Em nome da ética, e muito mais da ética revolucionária, se fizeram coisas pouco éticas. Eu não convocaria para uma revolução ética. Certa vez eu disse que estamos precisando de uma insurreição ética. Mas vamos matizar um pouco. Creio que tudo isso seria menos conflituoso se pensássemos numa espécie de sentido ético da existência. Sem revolução. Ter para cada um de nós um sentido ético da existência, no silêncio da nossa consciência. Claro, a consciência não é nada silenciosa, ao contrário. A consciência fala.
“José Saramago — 21 de agosto de 1999: Charla con Noél Jitrik y Jorge Glusberg en el Museo Nacional de Bellas Artes, Buenos Aires”, El Interpretador: Literatura, Arte y Pensamiento, Buenos Aires, n. 12, março de 2005 [Introdução e transcrição de Federico Goldchluk].
A ética de que falo é uma pequena coisa laica, para uso na relação com os outros. Passa por essa coisa tão simples quanto o respeito, só isso. Portanto, se mais tarde, pelas circunstâncias, a revolução finalmente fosse necessária, então a faríamos. Mas deixemos a revolução para mais tarde e comecemos pelas pequenas coisas que podemos fazer sem revolução. Essas coisas pequenas podem ter consequências fortes e intensas como as revoluções, que não duram.
“José Saramago — 21 de agosto de 1999: Charla con Noél Jitrik y Jorge Glusberg en el Museo Nacional de Bellas Artes, Buenos Aires”, El Interpretador: Literatura, Arte y Pensamiento, Buenos Aires, n. 12, março de 2005 [Introdução e transcrição de Federico Goldchluk].
 O mundo necessita de uma forma diferente de entender as relações humanas, e isso é o que chamo de insurreição ética. Você tem que se perguntar: o que estou fazendo neste mundo? A ideia do respeito ao outro como parte da própria consciência poderia mudar algo no mundo.

_Tarefas:_
• 1. Reescreva de forma mais breve o parágrafo do trecho sobre ética que começa com “A ética de que falo”. Mantenha os fatos principais.
• 2. Extraia do trecho sobre ética a passagem que vai de “O mundo necessita” até “algo no mundo.”, incluindo essas palavras.

_Os registros:_
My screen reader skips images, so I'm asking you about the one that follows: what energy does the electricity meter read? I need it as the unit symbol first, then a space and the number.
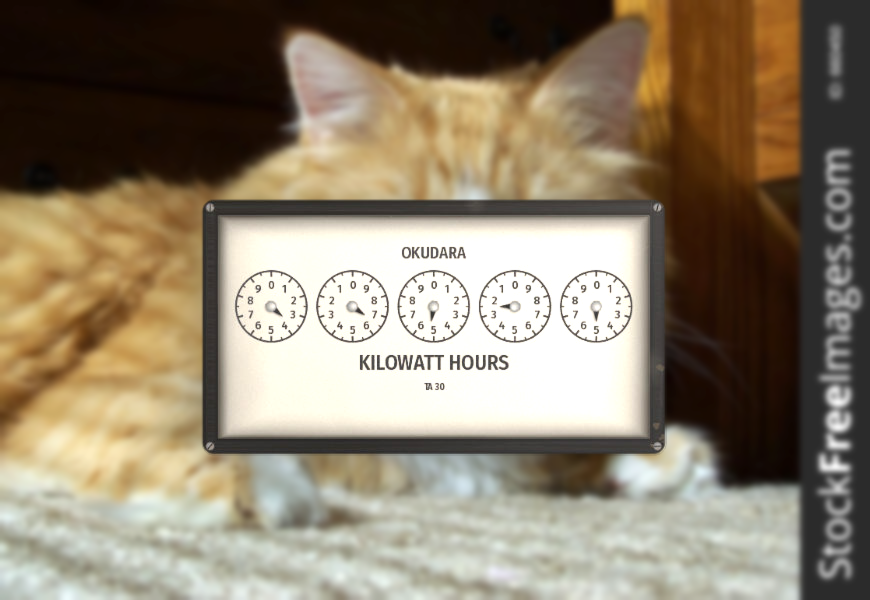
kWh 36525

* * *

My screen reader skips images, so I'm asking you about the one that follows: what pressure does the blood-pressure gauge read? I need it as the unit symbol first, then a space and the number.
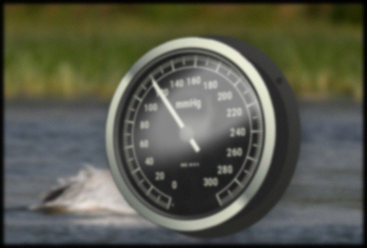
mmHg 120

...

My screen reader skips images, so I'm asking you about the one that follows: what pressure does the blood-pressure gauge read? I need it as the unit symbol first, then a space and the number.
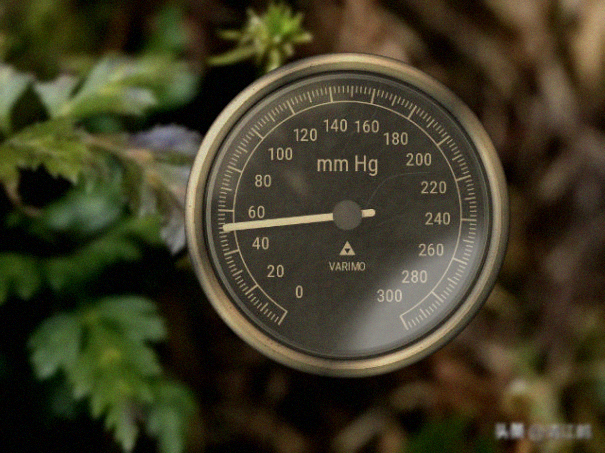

_Respostas:_
• 1. A ética em questão é algo pequeno e laico, voltado à relação com os outros e baseado apenas no respeito. Se depois a revolução se tornar necessária, será feita. Antes, porém, deve-se começar pelas pequenas coisas possíveis sem ela, que podem ter consequências tão fortes e intensas quanto as das revoluções, que não duram.

• 2.
O mundo necessita de uma forma diferente de entender as relações humanas, e isso é o que chamo de insurreição ética. Você tem que se perguntar: o que estou fazendo neste mundo? A ideia do respeito ao outro como parte da própria consciência poderia mudar algo no mundo.